(Dataset entries)
- - -

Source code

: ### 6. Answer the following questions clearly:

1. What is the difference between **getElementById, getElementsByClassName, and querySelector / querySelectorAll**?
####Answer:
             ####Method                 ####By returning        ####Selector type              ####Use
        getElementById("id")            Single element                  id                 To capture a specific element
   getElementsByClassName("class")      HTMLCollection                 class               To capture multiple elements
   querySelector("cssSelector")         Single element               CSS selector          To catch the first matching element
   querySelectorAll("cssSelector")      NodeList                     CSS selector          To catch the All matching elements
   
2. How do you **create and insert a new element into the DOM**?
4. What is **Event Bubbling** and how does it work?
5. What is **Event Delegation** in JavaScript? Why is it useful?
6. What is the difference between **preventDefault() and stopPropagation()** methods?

- - -

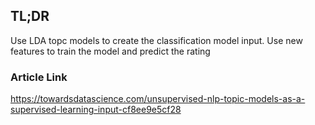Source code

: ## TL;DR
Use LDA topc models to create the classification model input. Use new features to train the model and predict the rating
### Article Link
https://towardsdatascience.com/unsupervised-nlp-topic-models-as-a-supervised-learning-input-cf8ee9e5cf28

- - -

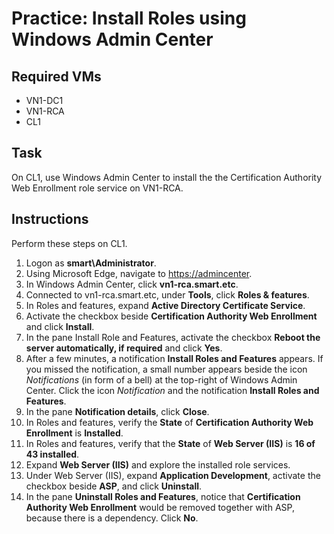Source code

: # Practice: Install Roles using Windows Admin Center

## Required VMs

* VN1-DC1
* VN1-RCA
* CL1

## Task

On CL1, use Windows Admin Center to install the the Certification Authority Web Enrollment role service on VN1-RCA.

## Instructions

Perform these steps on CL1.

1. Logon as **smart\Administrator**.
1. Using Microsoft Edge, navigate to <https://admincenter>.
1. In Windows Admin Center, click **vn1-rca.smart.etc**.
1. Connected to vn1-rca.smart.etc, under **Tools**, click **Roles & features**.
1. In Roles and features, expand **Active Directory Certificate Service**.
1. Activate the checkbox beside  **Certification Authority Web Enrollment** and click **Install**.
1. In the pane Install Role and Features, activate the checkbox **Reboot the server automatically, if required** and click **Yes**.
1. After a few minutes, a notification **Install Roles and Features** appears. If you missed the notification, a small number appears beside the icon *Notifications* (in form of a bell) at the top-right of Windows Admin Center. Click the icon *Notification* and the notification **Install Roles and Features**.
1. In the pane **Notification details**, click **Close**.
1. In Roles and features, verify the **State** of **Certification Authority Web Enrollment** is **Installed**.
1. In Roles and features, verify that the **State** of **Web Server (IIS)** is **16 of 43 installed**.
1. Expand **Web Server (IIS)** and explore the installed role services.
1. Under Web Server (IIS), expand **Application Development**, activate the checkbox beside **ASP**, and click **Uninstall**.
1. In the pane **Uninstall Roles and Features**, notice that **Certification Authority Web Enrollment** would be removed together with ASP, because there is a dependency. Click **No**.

- - -

**ABOUT THIS TASK**
Reproduce the lines above verbatim, everything from the line containing "1. What is the" down to the line containing "a specific element", both included.

**EXERCISE ANSWER**
1. What is the difference between **getElementById, getElementsByClassName, and querySelector / querySelectorAll**?
####Answer:
             ####Method                 ####By returning        ####Selector type              ####Use
        getElementById("id")            Single element                  id                 To capture a specific element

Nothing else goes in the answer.